### Text
# Need Help! Going to buy a sable puppy but want to know what kind of sable is the pup



## absolbes (Sep 18, 2013)

Hi
Im going to buy a GSD puppy and the breeder send me some pictures, its supposed to be a sable puppy and the breeder told me it was going to get darker with time, but i dont know if hes just trying to sell or telling the truth, need help!! 
Here are some pictures

Thanks for your help!


----------



## Nigel (Jul 10, 2012)

Looks like a sable pup to me. Why don't you trust the breeder?


----------



## boomer11 (Jun 9, 2013)

thats a sable. you cant tell from a pup how much darker it will get though. how the parents look are a better indication of how the pup will look grown up.


----------



## Anubis_Star (Jul 25, 2012)

Why dont you trust your breeder? If you dont trust them dont buy their pup! 

Look at the parents. Sables go through a light period and then always darken as they age



Sent from Petguide.com Free App


----------



## Konotashi (Jan 11, 2010)

I second Anubis' advice. If you don't trust the breeder about the coloring, what else can't/won't you trust?

Also, from what I've seen by others' posts on here, sables change almost daily. (Okay, maybe a bit of an exaggeration) but they change a LOT.


----------



## Momto2GSDs (Mar 22, 2012)

### Instruction a
Pull out every line of the saved entries that contains the string "track", treating uppercase and lowercase as different.

[Saved entries]
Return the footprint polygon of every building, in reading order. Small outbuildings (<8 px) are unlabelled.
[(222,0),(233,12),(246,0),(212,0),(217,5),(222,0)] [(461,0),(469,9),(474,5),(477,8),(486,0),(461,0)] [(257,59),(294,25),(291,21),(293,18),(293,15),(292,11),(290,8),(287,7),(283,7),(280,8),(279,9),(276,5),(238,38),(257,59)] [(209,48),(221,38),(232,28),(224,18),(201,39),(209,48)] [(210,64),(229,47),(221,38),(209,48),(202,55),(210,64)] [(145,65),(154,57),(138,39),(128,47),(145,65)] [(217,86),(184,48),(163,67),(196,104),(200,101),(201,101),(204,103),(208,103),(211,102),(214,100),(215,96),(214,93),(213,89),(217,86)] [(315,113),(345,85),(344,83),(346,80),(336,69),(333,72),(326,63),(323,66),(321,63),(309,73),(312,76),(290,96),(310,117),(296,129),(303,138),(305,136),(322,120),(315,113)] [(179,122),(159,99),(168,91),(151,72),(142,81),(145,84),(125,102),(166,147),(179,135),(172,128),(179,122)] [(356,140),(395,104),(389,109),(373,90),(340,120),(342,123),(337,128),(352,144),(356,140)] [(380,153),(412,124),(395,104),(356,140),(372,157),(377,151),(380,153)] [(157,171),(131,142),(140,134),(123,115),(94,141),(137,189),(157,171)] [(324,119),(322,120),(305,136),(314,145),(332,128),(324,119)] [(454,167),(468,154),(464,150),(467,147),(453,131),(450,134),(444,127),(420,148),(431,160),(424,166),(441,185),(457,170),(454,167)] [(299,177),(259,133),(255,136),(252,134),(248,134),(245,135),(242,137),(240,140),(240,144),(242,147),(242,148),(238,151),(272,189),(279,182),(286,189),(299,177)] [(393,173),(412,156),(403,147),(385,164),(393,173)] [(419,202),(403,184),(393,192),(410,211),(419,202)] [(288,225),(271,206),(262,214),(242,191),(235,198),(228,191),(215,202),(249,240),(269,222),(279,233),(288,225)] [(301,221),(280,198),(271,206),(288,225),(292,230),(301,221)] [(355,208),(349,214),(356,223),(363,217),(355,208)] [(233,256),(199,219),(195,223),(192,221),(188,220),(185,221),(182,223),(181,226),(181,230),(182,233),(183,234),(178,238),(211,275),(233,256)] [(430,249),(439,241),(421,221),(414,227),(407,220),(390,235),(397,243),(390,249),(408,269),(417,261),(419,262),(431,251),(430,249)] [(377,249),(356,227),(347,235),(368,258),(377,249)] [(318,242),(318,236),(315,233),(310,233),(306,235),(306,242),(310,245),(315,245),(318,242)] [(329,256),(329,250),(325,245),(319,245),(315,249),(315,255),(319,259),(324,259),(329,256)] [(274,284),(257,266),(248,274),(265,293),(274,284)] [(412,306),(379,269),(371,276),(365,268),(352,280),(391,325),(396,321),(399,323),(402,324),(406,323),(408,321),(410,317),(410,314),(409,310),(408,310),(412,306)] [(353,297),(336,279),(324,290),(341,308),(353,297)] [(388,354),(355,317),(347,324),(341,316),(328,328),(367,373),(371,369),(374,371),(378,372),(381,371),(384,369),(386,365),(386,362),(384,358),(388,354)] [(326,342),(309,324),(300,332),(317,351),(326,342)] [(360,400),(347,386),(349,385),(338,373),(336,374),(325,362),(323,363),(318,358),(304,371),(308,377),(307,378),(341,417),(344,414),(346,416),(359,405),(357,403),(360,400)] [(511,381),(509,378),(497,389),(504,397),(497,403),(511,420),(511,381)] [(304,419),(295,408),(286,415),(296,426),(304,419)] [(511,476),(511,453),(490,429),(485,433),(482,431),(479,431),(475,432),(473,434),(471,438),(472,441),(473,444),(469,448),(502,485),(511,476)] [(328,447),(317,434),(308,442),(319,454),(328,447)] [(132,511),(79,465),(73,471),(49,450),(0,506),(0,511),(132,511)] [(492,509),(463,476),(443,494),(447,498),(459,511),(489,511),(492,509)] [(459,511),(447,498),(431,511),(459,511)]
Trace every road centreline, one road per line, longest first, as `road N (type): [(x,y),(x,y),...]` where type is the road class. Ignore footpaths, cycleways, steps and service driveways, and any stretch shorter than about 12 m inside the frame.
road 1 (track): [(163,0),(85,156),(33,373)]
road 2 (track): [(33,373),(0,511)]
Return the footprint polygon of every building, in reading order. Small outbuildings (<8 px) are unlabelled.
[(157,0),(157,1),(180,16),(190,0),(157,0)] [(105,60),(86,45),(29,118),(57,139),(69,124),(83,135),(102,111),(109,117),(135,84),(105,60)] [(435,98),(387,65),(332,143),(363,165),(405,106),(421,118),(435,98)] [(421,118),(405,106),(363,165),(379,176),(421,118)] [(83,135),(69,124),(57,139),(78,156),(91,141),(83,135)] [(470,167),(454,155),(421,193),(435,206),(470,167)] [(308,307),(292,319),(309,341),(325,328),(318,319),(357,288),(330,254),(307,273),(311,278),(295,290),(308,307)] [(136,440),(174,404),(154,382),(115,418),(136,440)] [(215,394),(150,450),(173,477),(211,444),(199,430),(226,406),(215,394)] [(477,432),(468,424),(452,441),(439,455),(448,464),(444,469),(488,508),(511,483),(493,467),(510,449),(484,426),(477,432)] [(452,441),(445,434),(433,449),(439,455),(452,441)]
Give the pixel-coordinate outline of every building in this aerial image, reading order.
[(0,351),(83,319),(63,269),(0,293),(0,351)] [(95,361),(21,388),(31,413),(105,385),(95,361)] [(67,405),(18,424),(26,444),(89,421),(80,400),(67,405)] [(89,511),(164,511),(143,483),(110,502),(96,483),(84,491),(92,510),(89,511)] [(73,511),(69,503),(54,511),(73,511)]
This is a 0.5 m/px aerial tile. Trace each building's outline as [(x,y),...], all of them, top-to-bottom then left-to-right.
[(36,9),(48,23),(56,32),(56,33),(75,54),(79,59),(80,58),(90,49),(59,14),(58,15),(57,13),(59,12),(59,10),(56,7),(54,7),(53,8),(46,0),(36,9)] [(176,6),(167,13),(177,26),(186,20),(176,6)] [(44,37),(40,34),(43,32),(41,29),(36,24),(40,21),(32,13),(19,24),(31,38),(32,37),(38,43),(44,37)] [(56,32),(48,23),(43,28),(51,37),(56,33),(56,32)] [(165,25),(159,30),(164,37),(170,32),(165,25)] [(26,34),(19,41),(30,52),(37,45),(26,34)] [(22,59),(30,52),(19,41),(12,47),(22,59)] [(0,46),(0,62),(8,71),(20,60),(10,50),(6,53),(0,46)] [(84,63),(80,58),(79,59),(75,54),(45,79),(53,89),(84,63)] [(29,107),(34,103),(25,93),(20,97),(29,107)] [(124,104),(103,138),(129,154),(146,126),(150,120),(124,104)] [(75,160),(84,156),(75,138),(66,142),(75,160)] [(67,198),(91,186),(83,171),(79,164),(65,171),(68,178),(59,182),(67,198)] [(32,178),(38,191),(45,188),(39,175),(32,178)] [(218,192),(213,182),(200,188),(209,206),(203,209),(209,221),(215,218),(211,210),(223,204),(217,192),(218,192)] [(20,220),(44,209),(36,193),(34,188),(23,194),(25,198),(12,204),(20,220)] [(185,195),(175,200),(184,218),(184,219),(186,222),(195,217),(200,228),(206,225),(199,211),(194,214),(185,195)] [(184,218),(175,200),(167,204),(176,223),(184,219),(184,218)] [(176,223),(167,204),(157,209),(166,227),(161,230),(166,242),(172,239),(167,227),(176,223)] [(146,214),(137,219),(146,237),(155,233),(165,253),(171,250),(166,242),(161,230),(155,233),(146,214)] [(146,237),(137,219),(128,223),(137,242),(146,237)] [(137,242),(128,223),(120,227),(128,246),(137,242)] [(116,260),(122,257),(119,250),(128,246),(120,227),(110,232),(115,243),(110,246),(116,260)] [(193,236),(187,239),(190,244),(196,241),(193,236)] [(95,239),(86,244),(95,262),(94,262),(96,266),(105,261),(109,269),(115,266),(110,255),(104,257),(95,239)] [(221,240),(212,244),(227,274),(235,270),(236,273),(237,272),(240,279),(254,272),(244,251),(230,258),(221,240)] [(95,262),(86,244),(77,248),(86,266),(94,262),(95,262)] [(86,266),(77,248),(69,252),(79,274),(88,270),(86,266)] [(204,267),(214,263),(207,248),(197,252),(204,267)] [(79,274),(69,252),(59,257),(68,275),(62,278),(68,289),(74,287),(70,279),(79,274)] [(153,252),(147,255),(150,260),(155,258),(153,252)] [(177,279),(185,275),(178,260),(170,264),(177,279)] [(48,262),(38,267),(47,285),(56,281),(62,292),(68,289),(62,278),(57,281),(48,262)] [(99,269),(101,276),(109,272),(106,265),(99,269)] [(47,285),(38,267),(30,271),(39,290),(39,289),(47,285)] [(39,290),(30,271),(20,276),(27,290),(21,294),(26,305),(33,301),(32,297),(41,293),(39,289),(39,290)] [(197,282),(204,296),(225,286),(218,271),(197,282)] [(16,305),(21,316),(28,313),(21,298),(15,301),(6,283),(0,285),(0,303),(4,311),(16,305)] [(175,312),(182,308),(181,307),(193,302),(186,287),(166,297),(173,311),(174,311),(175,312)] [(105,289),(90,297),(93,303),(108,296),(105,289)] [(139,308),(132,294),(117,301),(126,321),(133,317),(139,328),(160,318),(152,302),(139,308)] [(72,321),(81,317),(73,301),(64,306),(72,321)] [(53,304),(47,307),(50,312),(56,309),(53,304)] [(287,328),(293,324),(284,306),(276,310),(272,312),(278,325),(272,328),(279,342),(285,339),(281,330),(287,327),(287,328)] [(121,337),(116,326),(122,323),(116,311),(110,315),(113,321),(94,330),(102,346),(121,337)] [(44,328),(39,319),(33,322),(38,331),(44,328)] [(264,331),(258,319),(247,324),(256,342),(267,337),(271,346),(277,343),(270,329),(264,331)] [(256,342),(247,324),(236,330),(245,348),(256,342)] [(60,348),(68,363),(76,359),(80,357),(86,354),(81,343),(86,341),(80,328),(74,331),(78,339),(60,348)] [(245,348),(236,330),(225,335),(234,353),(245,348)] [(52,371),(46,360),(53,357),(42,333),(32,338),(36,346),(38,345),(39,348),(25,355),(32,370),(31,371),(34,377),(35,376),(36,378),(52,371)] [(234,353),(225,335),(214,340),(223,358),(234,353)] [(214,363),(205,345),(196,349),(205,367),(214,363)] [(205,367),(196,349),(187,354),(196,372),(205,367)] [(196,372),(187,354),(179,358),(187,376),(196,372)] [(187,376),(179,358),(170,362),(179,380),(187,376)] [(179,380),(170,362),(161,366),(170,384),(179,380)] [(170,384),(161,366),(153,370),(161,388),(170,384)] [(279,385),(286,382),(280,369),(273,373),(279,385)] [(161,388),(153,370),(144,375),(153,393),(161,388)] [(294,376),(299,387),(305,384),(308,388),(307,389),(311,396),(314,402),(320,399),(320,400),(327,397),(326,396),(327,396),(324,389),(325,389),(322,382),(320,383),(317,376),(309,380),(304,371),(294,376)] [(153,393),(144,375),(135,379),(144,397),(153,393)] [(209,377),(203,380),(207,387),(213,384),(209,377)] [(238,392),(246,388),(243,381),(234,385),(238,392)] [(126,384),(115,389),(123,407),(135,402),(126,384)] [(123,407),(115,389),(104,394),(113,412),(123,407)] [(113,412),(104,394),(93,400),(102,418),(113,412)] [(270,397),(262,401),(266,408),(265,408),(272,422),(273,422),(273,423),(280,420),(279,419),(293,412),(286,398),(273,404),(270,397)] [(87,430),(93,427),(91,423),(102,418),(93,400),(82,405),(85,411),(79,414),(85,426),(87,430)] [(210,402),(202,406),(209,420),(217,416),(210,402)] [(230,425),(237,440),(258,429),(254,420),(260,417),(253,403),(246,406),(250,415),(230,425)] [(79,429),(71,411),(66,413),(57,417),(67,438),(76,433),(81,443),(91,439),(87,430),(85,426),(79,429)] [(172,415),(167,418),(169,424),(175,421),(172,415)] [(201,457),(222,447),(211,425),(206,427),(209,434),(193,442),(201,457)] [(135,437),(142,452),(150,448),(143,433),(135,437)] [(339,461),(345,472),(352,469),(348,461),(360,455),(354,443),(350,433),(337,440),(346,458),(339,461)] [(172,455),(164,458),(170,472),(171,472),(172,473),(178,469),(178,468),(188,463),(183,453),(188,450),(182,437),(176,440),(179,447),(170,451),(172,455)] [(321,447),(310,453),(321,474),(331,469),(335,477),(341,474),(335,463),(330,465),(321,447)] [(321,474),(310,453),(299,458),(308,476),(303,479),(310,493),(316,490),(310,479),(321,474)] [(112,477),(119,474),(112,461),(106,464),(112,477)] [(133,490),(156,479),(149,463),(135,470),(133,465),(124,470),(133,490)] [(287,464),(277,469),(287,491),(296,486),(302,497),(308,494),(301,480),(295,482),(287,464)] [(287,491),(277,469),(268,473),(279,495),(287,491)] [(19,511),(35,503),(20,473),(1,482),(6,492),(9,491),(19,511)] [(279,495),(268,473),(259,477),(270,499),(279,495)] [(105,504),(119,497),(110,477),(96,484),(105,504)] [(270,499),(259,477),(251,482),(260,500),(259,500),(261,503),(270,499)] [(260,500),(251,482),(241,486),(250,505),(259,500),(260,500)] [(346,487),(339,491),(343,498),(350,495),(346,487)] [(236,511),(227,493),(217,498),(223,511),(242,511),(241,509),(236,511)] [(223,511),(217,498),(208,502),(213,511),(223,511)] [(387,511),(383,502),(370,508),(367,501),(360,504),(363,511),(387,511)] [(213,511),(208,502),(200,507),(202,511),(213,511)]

### Instruction b
In the sable puppy thread, what does boomer11 say gives a better idea of how the pup will look grown up?

### Result a
road 1 (track): [(163,0),(85,156),(33,373)]
road 2 (track): [(33,373),(0,511)]

### Result b
How the parents look.